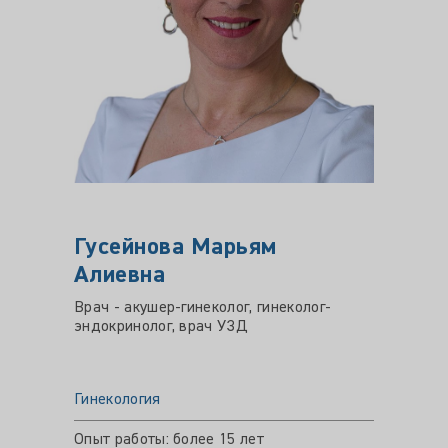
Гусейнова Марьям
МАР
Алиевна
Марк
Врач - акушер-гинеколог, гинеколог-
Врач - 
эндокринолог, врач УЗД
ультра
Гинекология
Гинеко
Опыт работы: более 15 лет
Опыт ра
◇ ◇ ◇ ◇
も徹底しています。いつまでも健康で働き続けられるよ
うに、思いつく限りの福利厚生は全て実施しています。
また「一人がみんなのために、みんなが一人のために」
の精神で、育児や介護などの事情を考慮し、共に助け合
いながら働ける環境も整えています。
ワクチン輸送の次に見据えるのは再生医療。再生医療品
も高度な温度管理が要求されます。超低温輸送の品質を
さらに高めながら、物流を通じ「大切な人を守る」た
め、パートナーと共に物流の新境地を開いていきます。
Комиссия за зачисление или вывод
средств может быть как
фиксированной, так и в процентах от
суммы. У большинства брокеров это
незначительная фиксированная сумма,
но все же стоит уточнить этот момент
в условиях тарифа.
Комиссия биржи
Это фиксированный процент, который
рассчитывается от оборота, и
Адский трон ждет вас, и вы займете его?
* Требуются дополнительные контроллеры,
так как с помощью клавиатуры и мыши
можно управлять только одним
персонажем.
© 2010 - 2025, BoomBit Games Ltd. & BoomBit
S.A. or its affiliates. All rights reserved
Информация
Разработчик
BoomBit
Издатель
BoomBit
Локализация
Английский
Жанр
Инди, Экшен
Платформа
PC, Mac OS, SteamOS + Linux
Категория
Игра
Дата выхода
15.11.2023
◇ ◇ ◇ ◇
ACTIVITY: Read each line of the material, and wherever the word "Комиссия" turns up, copy that line.

ANSWER BOX:
Комиссия за зачисление или вывод
Комиссия биржи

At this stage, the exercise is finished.